━━━━━ Dataset content ━━━━━
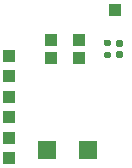
<source format=gbr>
%TF.GenerationSoftware,KiCad,Pcbnew,5.1.9-73d0e3b20d~88~ubuntu20.04.1*%
%TF.CreationDate,2022-04-15T22:34:28-04:00*%
%TF.ProjectId,ring,72696e67-2e6b-4696-9361-645f70636258,rev?*%
%TF.SameCoordinates,Original*%
%TF.FileFunction,Soldermask,Bot*%
%TF.FilePolarity,Negative*%
%FSLAX46Y46*%
G04 Gerber Fmt 4.6, Leading zero omitted, Abs format (unit mm)*
G04 Created by KiCad (PCBNEW 5.1.9-73d0e3b20d~88~ubuntu20.04.1) date 2022-04-15 22:34:28*
%MOMM*%
%LPD*%
G01*
G04 APERTURE LIST*
%ADD10R,1.000000X1.000000*%
%ADD11R,1.500000X1.500000*%
G04 APERTURE END LIST*
D10*
%TO.C,TP13*%
X79044800Y-25400000D03*
%TD*%
%TO.C,TP12*%
X73609200Y-27940000D03*
%TD*%
%TO.C,TP11*%
X73609200Y-29514800D03*
%TD*%
%TO.C,TP10*%
X75996800Y-27940000D03*
%TD*%
%TO.C,TP9*%
X75996800Y-29514800D03*
%TD*%
%TO.C,R5*%
G36*
G01*
X78199400Y-28942000D02*
X78569400Y-28942000D01*
G75*
G02*
X78704400Y-29077000I0J-135000D01*
G01*
X78704400Y-29347000D01*
G75*
G02*
X78569400Y-29482000I-135000J0D01*
G01*
X78199400Y-29482000D01*
G75*
G02*
X78064400Y-29347000I0J135000D01*
G01*
X78064400Y-29077000D01*
G75*
G02*
X78199400Y-28942000I135000J0D01*
G01*
G37*
G36*
G01*
X78199400Y-27922000D02*
X78569400Y-27922000D01*
G75*
G02*
X78704400Y-28057000I0J-135000D01*
G01*
X78704400Y-28327000D01*
G75*
G02*
X78569400Y-28462000I-135000J0D01*
G01*
X78199400Y-28462000D01*
G75*
G02*
X78064400Y-28327000I0J135000D01*
G01*
X78064400Y-28057000D01*
G75*
G02*
X78199400Y-27922000I135000J0D01*
G01*
G37*
%TD*%
%TO.C,D1*%
G36*
G01*
X79227900Y-28892000D02*
X79572900Y-28892000D01*
G75*
G02*
X79720400Y-29039500I0J-147500D01*
G01*
X79720400Y-29334500D01*
G75*
G02*
X79572900Y-29482000I-147500J0D01*
G01*
X79227900Y-29482000D01*
G75*
G02*
X79080400Y-29334500I0J147500D01*
G01*
X79080400Y-29039500D01*
G75*
G02*
X79227900Y-28892000I147500J0D01*
G01*
G37*
G36*
G01*
X79227900Y-27922000D02*
X79572900Y-27922000D01*
G75*
G02*
X79720400Y-28069500I0J-147500D01*
G01*
X79720400Y-28364500D01*
G75*
G02*
X79572900Y-28512000I-147500J0D01*
G01*
X79227900Y-28512000D01*
G75*
G02*
X79080400Y-28364500I0J147500D01*
G01*
X79080400Y-28069500D01*
G75*
G02*
X79227900Y-27922000I147500J0D01*
G01*
G37*
%TD*%
D11*
%TO.C,TP8*%
X76758800Y-37287200D03*
%TD*%
%TO.C,TP7*%
X73253600Y-37287200D03*
%TD*%
D10*
%TO.C,TP4*%
X70053200Y-34493200D03*
%TD*%
%TO.C,TP6*%
X70053200Y-29311600D03*
%TD*%
%TO.C,TP5*%
X70053200Y-31038800D03*
%TD*%
%TO.C,TP3*%
X70053200Y-32766000D03*
%TD*%
%TO.C,TP2*%
X70053200Y-37947600D03*
%TD*%
%TO.C,TP1*%
X70053200Y-36220400D03*
%TD*%
M02*

</source>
━━━━━
**Exercise details**
An exact copy of all the data above is required; omit any pictures.

**Result**
<source format=gbr>
%TF.GenerationSoftware,KiCad,Pcbnew,5.1.9-73d0e3b20d~88~ubuntu20.04.1*%
%TF.CreationDate,2022-04-15T22:34:28-04:00*%
%TF.ProjectId,ring,72696e67-2e6b-4696-9361-645f70636258,rev?*%
%TF.SameCoordinates,Original*%
%TF.FileFunction,Soldermask,Bot*%
%TF.FilePolarity,Negative*%
%FSLAX46Y46*%
G04 Gerber Fmt 4.6, Leading zero omitted, Abs format (unit mm)*
G04 Created by KiCad (PCBNEW 5.1.9-73d0e3b20d~88~ubuntu20.04.1) date 2022-04-15 22:34:28*
%MOMM*%
%LPD*%
G01*
G04 APERTURE LIST*
%ADD10R,1.000000X1.000000*%
%ADD11R,1.500000X1.500000*%
G04 APERTURE END LIST*
D10*
%TO.C,TP13*%
X79044800Y-25400000D03*
%TD*%
%TO.C,TP12*%
X73609200Y-27940000D03*
%TD*%
%TO.C,TP11*%
X73609200Y-29514800D03*
%TD*%
%TO.C,TP10*%
X75996800Y-27940000D03*
%TD*%
%TO.C,TP9*%
X75996800Y-29514800D03*
%TD*%
%TO.C,R5*%
G36*
G01*
X78199400Y-28942000D02*
X78569400Y-28942000D01*
G75*
G02*
X78704400Y-29077000I0J-135000D01*
G01*
X78704400Y-29347000D01*
G75*
G02*
X78569400Y-29482000I-135000J0D01*
G01*
X78199400Y-29482000D01*
G75*
G02*
X78064400Y-29347000I0J135000D01*
G01*
X78064400Y-29077000D01*
G75*
G02*
X78199400Y-28942000I135000J0D01*
G01*
G37*
G36*
G01*
X78199400Y-27922000D02*
X78569400Y-27922000D01*
G75*
G02*
X78704400Y-28057000I0J-135000D01*
G01*
X78704400Y-28327000D01*
G75*
G02*
X78569400Y-28462000I-135000J0D01*
G01*
X78199400Y-28462000D01*
G75*
G02*
X78064400Y-28327000I0J135000D01*
G01*
X78064400Y-28057000D01*
G75*
G02*
X78199400Y-27922000I135000J0D01*
G01*
G37*
%TD*%
%TO.C,D1*%
G36*
G01*
X79227900Y-28892000D02*
X79572900Y-28892000D01*
G75*
G02*
X79720400Y-29039500I0J-147500D01*
G01*
X79720400Y-29334500D01*
G75*
G02*
X79572900Y-29482000I-147500J0D01*
G01*
X79227900Y-29482000D01*
G75*
G02*
X79080400Y-29334500I0J147500D01*
G01*
X79080400Y-29039500D01*
G75*
G02*
X79227900Y-28892000I147500J0D01*
G01*
G37*
G36*
G01*
X79227900Y-27922000D02*
X79572900Y-27922000D01*
G75*
G02*
X79720400Y-28069500I0J-147500D01*
G01*
X79720400Y-28364500D01*
G75*
G02*
X79572900Y-28512000I-147500J0D01*
G01*
X79227900Y-28512000D01*
G75*
G02*
X79080400Y-28364500I0J147500D01*
G01*
X79080400Y-28069500D01*
G75*
G02*
X79227900Y-27922000I147500J0D01*
G01*
G37*
%TD*%
D11*
%TO.C,TP8*%
X76758800Y-37287200D03*
%TD*%
%TO.C,TP7*%
X73253600Y-37287200D03*
%TD*%
D10*
%TO.C,TP4*%
X70053200Y-34493200D03*
%TD*%
%TO.C,TP6*%
X70053200Y-29311600D03*
%TD*%
%TO.C,TP5*%
X70053200Y-31038800D03*
%TD*%
%TO.C,TP3*%
X70053200Y-32766000D03*
%TD*%
%TO.C,TP2*%
X70053200Y-37947600D03*
%TD*%
%TO.C,TP1*%
X70053200Y-36220400D03*
%TD*%
M02*

</source>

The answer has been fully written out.